What Really Makes a Church Great?

Is a great church one that does great things like have excellent programs, preaching or praying?  Is it great because of its size?  I don’t think so.

Ed Stetzer’s and Thom Rainer’s book Transformational Church reminds me of some things I already knew but haven’t talked about in a while.  A great church is one in which LIFE CHANGE is happening at the individual and corporate level.  How does a church begin to do that?

  1. They must rely more on God’s empowered mission and biblical mandate than the personal preferences of the congregation.  Sadly, Christians are often more in love with the way they do church than they are in love with people in their community.  The church must develop a “missionary mentality.”  That means that the church understands the community and will minister in contextually appropriate ways to reach local people with the gospel.  Moving to an external focus pushes the church from “doing missions” as part of some program into being “on mission as a way of life.”
  2. Vibrant leadership.  Change starts with the leaders of the church.  Vibrant leaders lead their people to worship, live in community, and live on mission.  They are leaders who are being transformed in the presence of the people they lead.  When the church assumes the role of missionary, a radical shift in the view of leadership must take place.  The old model was to hoard and retain control.
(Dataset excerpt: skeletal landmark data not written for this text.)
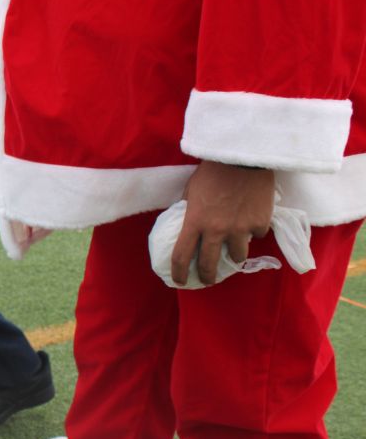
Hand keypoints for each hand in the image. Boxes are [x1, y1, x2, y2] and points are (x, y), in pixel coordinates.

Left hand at [172, 160, 274, 285]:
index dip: (178, 273)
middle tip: (207, 279)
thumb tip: (186, 223)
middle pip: (209, 265)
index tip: (179, 281)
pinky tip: (251, 221)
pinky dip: (253, 231)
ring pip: (237, 256)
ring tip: (233, 251)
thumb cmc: (212, 171)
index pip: (181, 256)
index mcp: (195, 222)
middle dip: (207, 276)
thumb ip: (189, 209)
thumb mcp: (192, 190)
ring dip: (234, 255)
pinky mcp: (260, 223)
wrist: (244, 157)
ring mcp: (240, 229)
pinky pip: (256, 234)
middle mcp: (216, 230)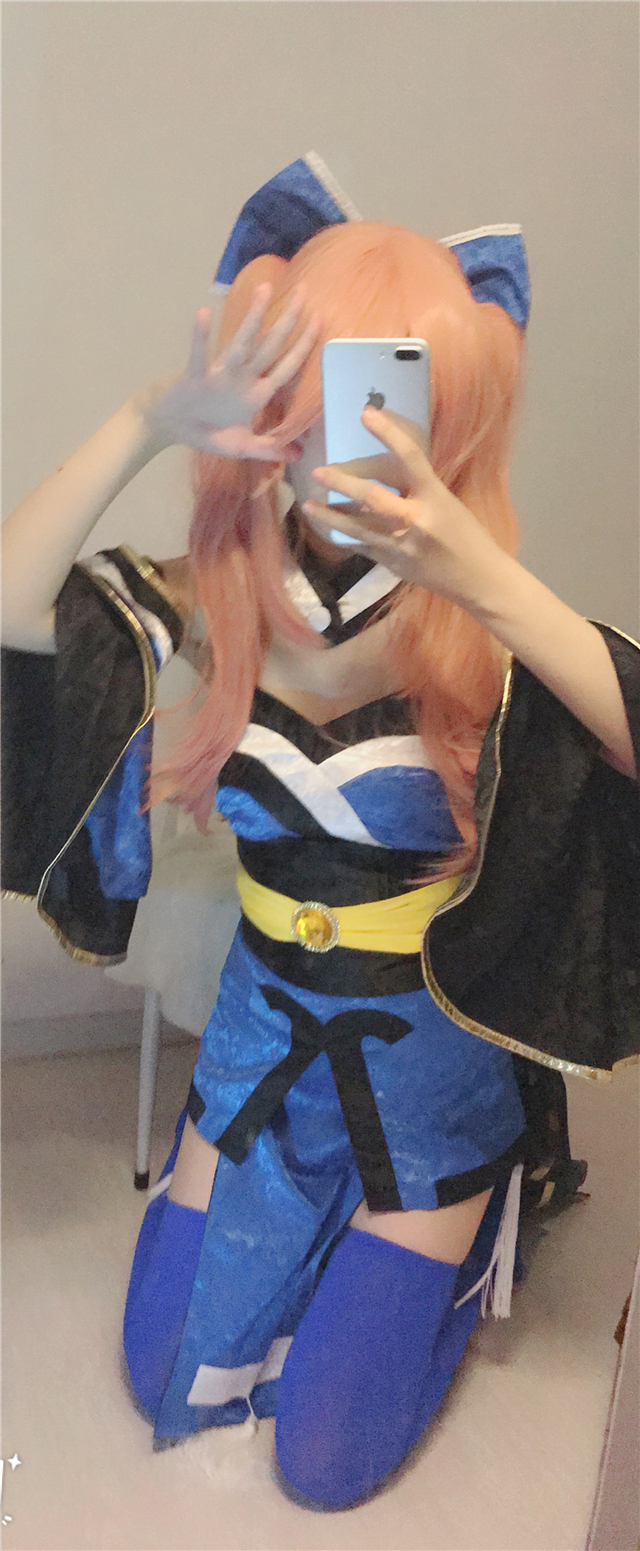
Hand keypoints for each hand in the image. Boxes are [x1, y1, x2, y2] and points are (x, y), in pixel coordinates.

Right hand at [141, 284, 318, 459]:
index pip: (286, 367)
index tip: (320, 320)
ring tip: (265, 291)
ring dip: (253, 319)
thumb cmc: (207, 432)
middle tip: (303, 291)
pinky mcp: (195, 377)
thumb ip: (268, 449)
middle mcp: (242, 379)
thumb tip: (299, 454)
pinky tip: (205, 314)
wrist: (170, 427)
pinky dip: (201, 337)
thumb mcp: (241, 447)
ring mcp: (219, 375)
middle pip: (270, 347)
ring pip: (241, 344)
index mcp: (256, 394)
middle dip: (288, 321)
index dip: (303, 346)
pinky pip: (199, 355)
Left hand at [302, 407, 502, 609]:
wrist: (477, 580)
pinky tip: (327, 528)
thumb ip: (419, 489)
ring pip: (358, 528)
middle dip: (343, 484)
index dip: (387, 434)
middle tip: (320, 471)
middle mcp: (416, 520)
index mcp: (436, 497)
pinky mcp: (392, 565)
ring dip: (330, 516)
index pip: (410, 458)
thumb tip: (386, 470)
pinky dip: (344, 536)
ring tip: (308, 505)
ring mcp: (401, 546)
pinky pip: (361, 546)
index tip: (366, 414)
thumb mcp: (447, 503)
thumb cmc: (467, 535)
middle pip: (374, 497)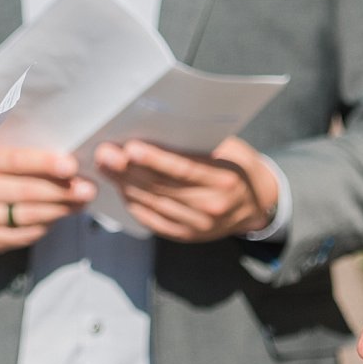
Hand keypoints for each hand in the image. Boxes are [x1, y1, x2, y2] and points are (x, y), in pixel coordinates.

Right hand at [0, 146, 95, 256]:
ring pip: (30, 215)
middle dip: (63, 190)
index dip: (46, 164)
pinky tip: (60, 216)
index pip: (16, 161)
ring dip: (61, 209)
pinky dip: (47, 225)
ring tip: (81, 202)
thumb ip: (16, 148)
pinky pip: (27, 234)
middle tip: (88, 188)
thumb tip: (62, 147)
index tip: (72, 166)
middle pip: (28, 191)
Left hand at [96, 136, 277, 242]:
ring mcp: (198, 226)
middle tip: (105, 154)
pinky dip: (134, 203)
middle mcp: (211, 206)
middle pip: (162, 187)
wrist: (257, 204)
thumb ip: (198, 142)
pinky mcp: (186, 236)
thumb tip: (156, 128)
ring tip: (106, 167)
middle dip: (128, 170)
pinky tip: (121, 188)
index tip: (130, 147)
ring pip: (153, 203)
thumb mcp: (230, 147)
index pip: (184, 169)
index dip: (155, 159)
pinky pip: (152, 220)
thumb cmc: (238, 166)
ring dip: (125, 185)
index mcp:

Vibrant leaders seek to empower and multiply.  Leadership is the stewardship to help others exercise their gifts.  We must move away from “How may I serve you?” to “How can I help you serve?”
  3. Relational intentionality.  The church was designed by Christ as a collection of people participating in one another’s lives.  So the church must provide platforms for new people to engage in significant relationships with one another and with people in need.  A challenge today is that most people find themselves too busy.  So we must teach people how to create relational space.  But first we’ll have to teach why.  Another challenge is to produce familial relationships without creating a closed group.  This includes providing space for difficult people.
  4. Prayerful dependence.  Prayer is the engine of truly great churches.  Characteristics of praying churches?  They have praying leaders.  They commonly experience answers to prayer.  They value corporate prayer.  They engage their communities with prayer.
  5. A sense of anticipation and expectancy surrounds their worship services. While they may count attendance, a better barometer is how many encountered the transforming presence of God through worship.  This means that people have to actively participating in worship, not just listening to a talking head or following along in their bulletin.

Is there anything you would add or subtract from this list?  How have you seen these in your church?